Design rationale: if the lifecycle is expanded to the session level, later Coding Agent requests will accumulate more and more tools as conversation turns increase, continuously squeezing the context window. Therefore, unloading tools at the end of each conversation is the more reasonable choice.
3. Automatic Unloading
Tool lazy loading and lifecycle management have already been implemented in v1.6.0, but one issue remains: if a single conversation is extremely long and executes hundreds or even thousands of tool calls, a large number of loaded tools can still accumulate in the later stages of the conversation, even with conversation-level lifecycle management. In practice, tools usually have a very low reuse rate after their first call.

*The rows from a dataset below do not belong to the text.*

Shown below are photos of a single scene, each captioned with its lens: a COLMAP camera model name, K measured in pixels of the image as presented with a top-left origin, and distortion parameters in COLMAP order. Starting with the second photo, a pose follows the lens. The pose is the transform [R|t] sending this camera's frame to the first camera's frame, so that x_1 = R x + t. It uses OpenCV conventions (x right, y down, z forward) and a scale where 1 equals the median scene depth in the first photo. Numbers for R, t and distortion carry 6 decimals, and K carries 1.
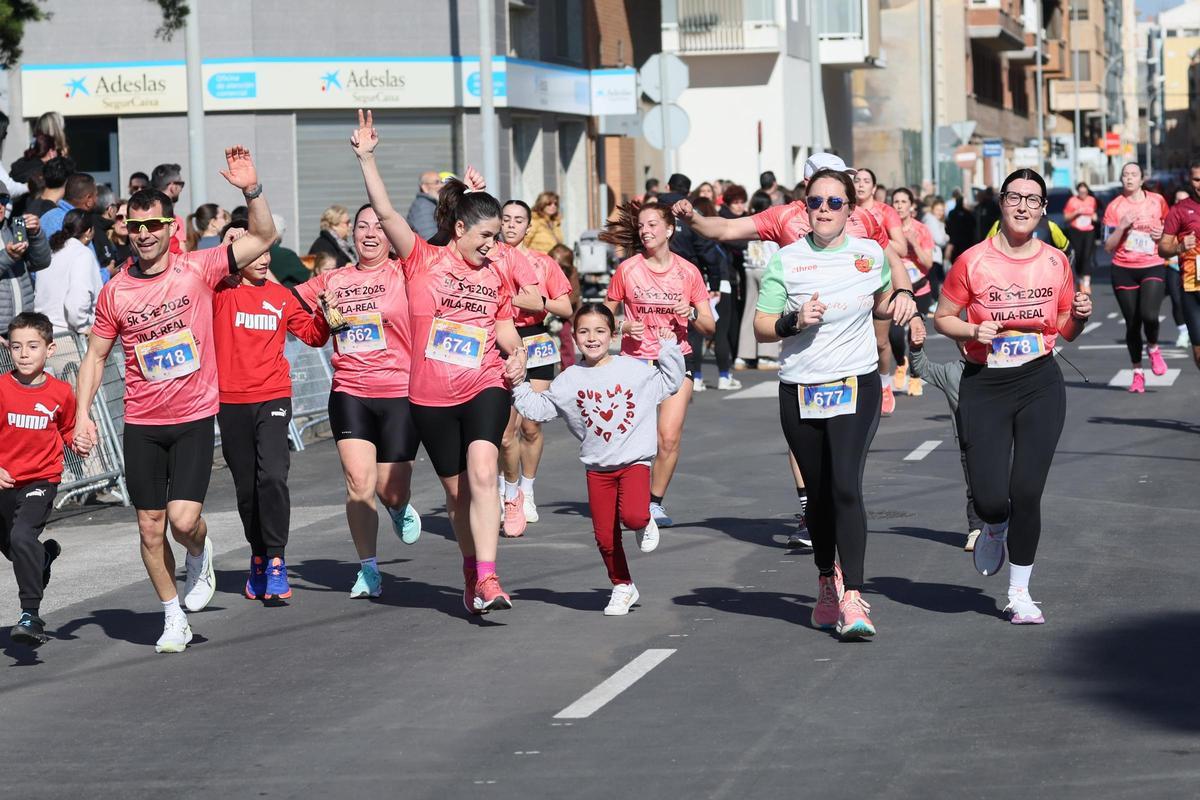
lens RADIAL K [[4723.8, 0, 600.0], [0, 4723.8, 400.0], [0, 0, 1]] dist [-0.295231, 4.143419]
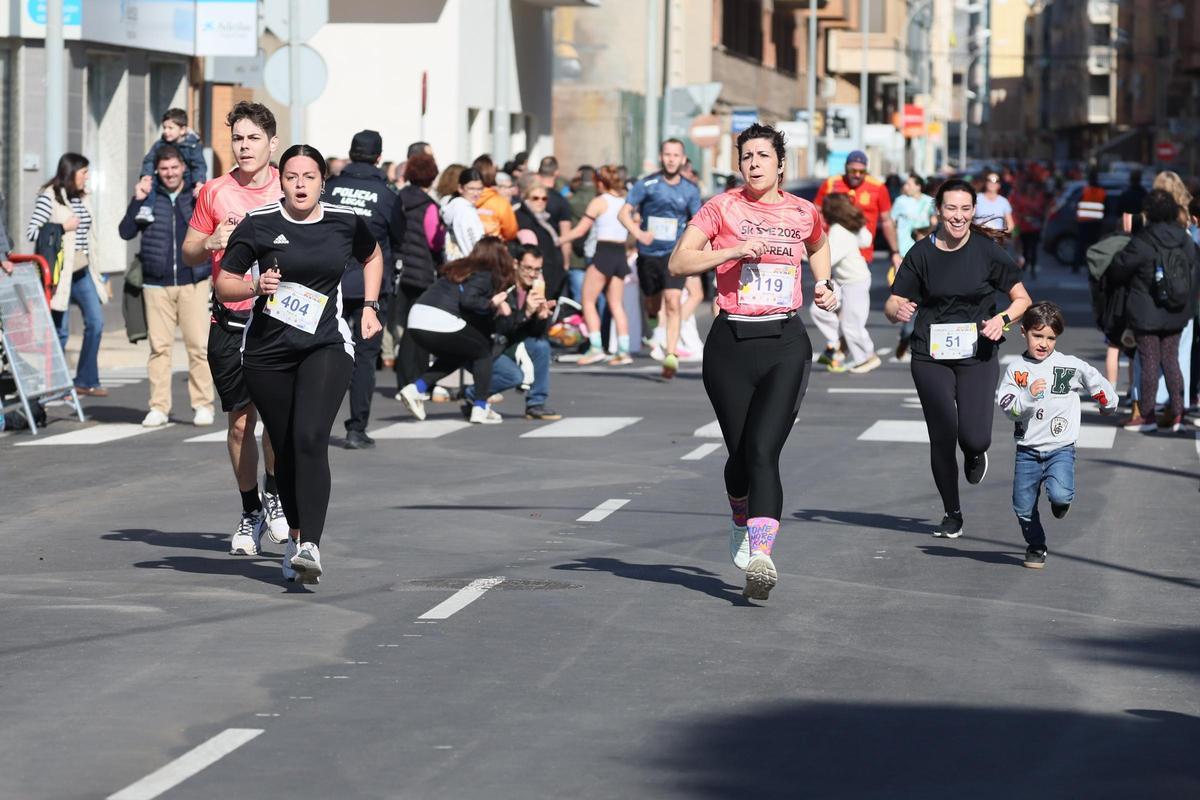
lens RADIAL K [[7986.1, 0, 600.0], [0, 7986.1, 400.0], [0, 0, 1]] dist [0.509991, -5.770174]
pose [[0.998233, 0.038146, 0.045556, 0.005947], [-0.037457, 0.999172, -0.015880, 0.010450], [-0.046124, 0.014145, 0.998836, -0.238297]]
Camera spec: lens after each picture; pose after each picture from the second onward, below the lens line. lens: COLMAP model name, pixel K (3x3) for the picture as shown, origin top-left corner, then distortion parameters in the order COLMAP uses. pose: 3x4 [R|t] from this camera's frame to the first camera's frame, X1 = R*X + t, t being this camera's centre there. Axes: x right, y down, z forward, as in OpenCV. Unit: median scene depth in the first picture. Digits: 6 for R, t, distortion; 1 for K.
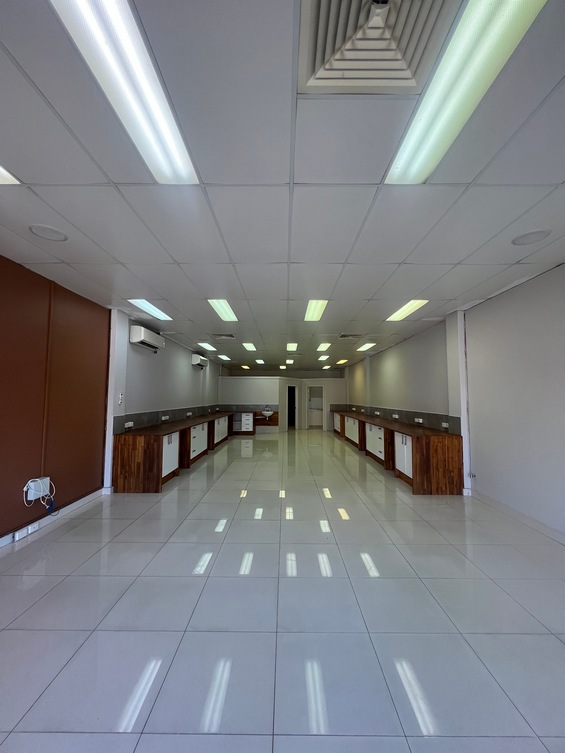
lens RADIAL K [[301.7, 0, 284.7], [0, 301.7, 375.7], [0, 0, 1]] dist [0.000854, 0.000017]
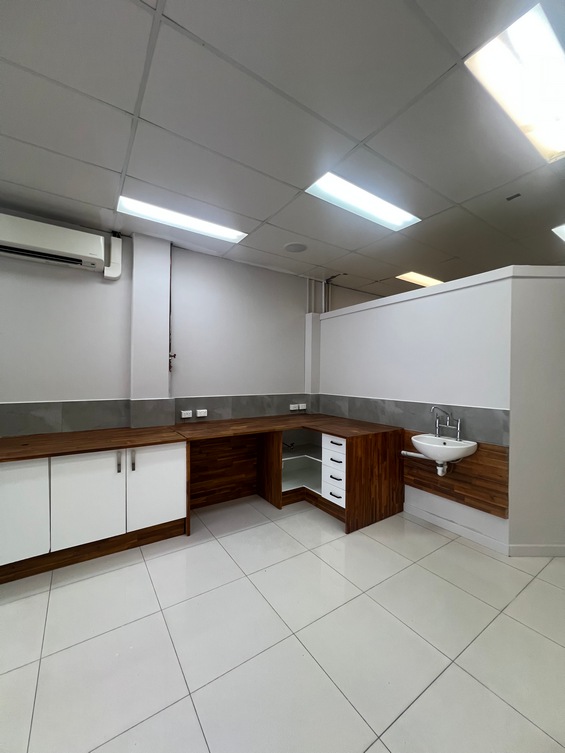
lens RADIAL K [[301.7, 0, 284.7], [0, 301.7, 375.7], [0, 0, 1]] dist [0.000854, 0.000017]
pose [[0.557154, 0.027361, -0.829958, 0.045073], [0.049464, 0.996589, 0.066059, 0.038871], [0.828935, -0.077858, 0.553900, 0.584080]]
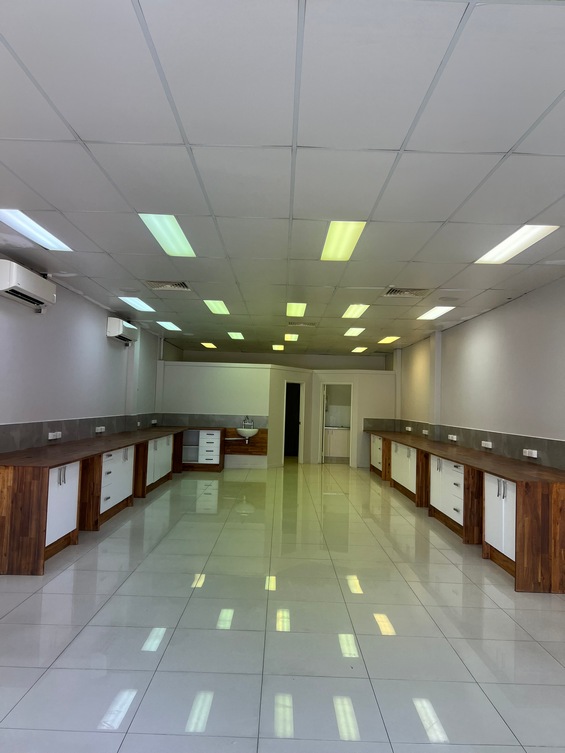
lens RADIAL K [[576.3, 0, 282.5], [0, 576.3, 376.5], [0, 0, 1]] dist [-0.001001, 0.001051]
pose [[0.999606, 0.027941, 0.002855, 0.000005], [-0.028005, 0.999278, 0.025656, -0.000919], [-0.002136, -0.025726, 0.999667, -0.012693]]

To address this, an automatic unloading mechanism is introduced: during the conversation, the Coding Agent dynamically identifies and unloads tools that are no longer needed for the current task, solving the tool accumulation problem in long conversation scenarios.
Supporting Optimizations
- Parallel loading: similar to Skill lazy loading, tool loading requires model participation in selection. If a separate loading request is issued, it also consumes a large number of tokens. The current implementation tries to parallelize tool loading/unloading with other tool executions to reduce extra overhead.
- Whitelist mechanism: high-frequency foundational tools such as
todoandtaskare directly added to the whitelist and provided by default, avoiding repeated loading by the Coding Agent.
Future Improvements
- Multi-layer progressive disclosure: the current progressive disclosure of tools themselves is not friendly enough for Skill and Subagent tools. At this stage, Skill tools are directly included in the whitelist, while Subagents are not specially handled. In the future, these tools should be configured with more precise summary descriptions instead of simply being whitelisted.
- Dynamic whitelist: lazy-loading decisions are based on the number of occupied tokens. If a tool’s information occupies very few tokens, it can be directly added to the whitelist. Even if repeated invalid calls are avoided, the token cost is not worthwhile if the tool requires even one separate loading request.
- Subagent & Agent Team: Subagents currently disable the tool lazy loading mechanism directly, but some subagents may use the full set of tools, so tool lazy loading should be enabled for them.
- Skill lifecycle: Skills should also be included in lifecycle management to avoid occupying the context window for too long. This has not yet been implemented.